Circuit design data
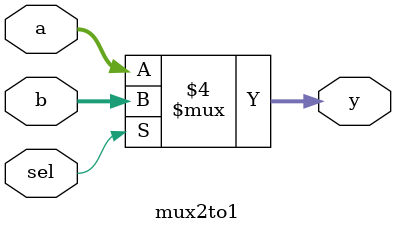
<source format=v>
module mux2to1 (
    input wire [3:0]a,
    input wire [3:0]b,
    input wire sel,
    output reg [3:0]y
    );
    always @(sel or a or b) begin
        if (!sel) y=a;
        else y=b;
    end
endmodule
</source>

§ EXERCISE INSTRUCTIONS: Set every record down again verbatim, without pictures.

§ EXPECTED OUTPUT:
<source format=v>
module mux2to1 (
    input wire [3:0]a,
    input wire [3:0]b,
    input wire sel,
    output reg [3:0]y
    );
    always @(sel or a or b) begin
        if (!sel) y=a;
        else y=b;
    end
endmodule
</source>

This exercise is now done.